- **Direction A**:
List every percentage figure that appears in the article below on Chevron's thermal production of heavy oil.

- **Source**:

:::

Chevron leveraging information technology to optimize thermal production of heavy oil with increased recovery and reduced costs

23 June 2011

Chevron kern river summary chart
Chevron’s focus on optimizing the thermal management of the Kern River field has resulted in a steady drop in the steam:oil ratio (barrels steam water per barrel oil), resulting in improved economics of the field even with slowly declining production. Data: California DOGGR. Click to enlarge.

Chevron, already the largest thermal heavy oil producer, is optimizing thermal production in heavy oil fields by leveraging information technology to improve the percentage recovery as well as the economics. While production costs and refining costs for heavy oil exceed that for light oil, applying information technology solutions for decision-making has provided a significant increase in the margins and profits of operations, according to Chevron engineers in a paper presented on their system earlier this year.

The showcase for Chevron’s efforts—and its international center for heavy oil technology—is the 110-year-old Kern River field in the San Joaquin Valley in California.

Chevron has integrated historical well logs with modern borehole data to completely characterize the field in a “living” 3D model. Chevron uses its IT system to identify areas of heavy oil within the “layer cake”, and then to optimize steam placement and fluid recovery. Source: Chevron. Click to enlarge.

Per-well oil production at Kern River is low—the average is 8 barrels of oil per well per day—but there are more than 9,000 production wells in operation in the field. The key to a producer is operational efficiency. For Chevron, this means (a) managing down the cost of steam generation for injection into the field and (b) using information technology to be able to “dial in” the steam at the optimum pressure and temperature to specific locations in the strata of the field—and then recovering that newly flowing oil.

Here, Chevron has reduced its steam:oil ratio (i.e., the steam required, represented by barrels of water, to produce one barrel of oil) from a peak of almost 8.5 in 1988 to just above 2.3 for the first quarter of 2011, according to data from the California Department of Oil, Gas & Geothermal Resources (DOGGR).

Chevron heat management impact
Chevron says thermal management gives it a competitive advantage. The plot shows the steam:oil ratio for Chevron in blue, compared to other producers (red).Source: Chevron. Click to enlarge.

Furthermore, according to a preliminary survey by the California Air Resources Board (ARB) in preparation for monitoring and regulating greenhouse gas emissions from the production of oil and gas, combustion emissions represented 82% of the total greenhouse gas emissions associated with oil and gas production in the state in 2007; of those combustion emissions, steam generation represented 42% (6,696,706 MT CO2e)—about 35% of total GHG emissions associated with oil and gas production. Reducing steam generation requirements and optimizing the generation process reduces the GHG overhead associated with the production of heavier oil.

:::

- **Direction B**:
From the rows below, echo word for word the lines from the one with "pose: elev=21.2 azim=74.5 roll=13.5 dist=1.46" up to and including the one with "Dot at: occluded", leaving the pictures out.

- **Data records**:
:::

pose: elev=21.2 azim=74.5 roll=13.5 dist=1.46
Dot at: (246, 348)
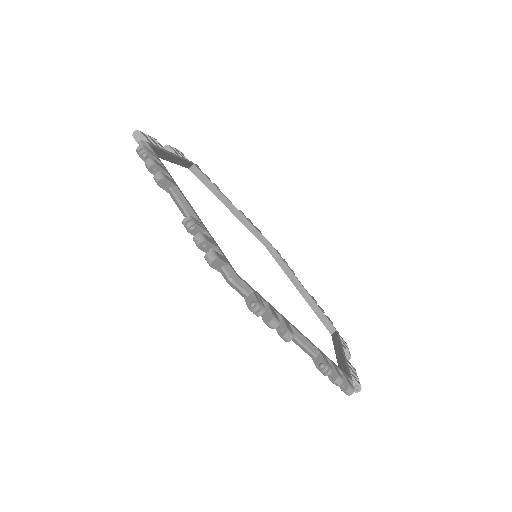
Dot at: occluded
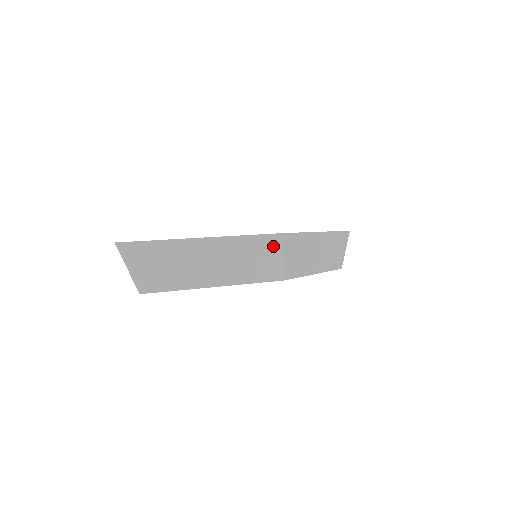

:::

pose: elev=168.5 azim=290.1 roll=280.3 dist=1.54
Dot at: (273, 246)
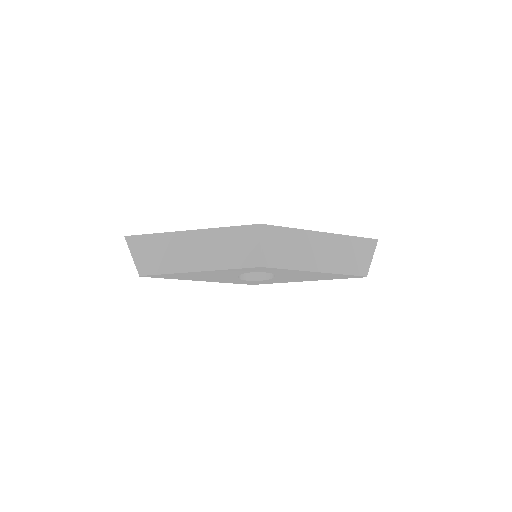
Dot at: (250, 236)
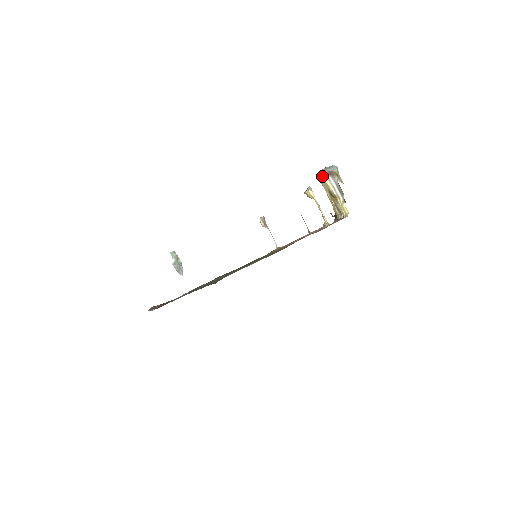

:::

- **Correct result A**:
82%, 42%, 35%

- **Correct result B**:
pose: elev=21.2 azim=74.5 roll=13.5 dist=1.46
Dot at: (246, 348)
Dot at: occluded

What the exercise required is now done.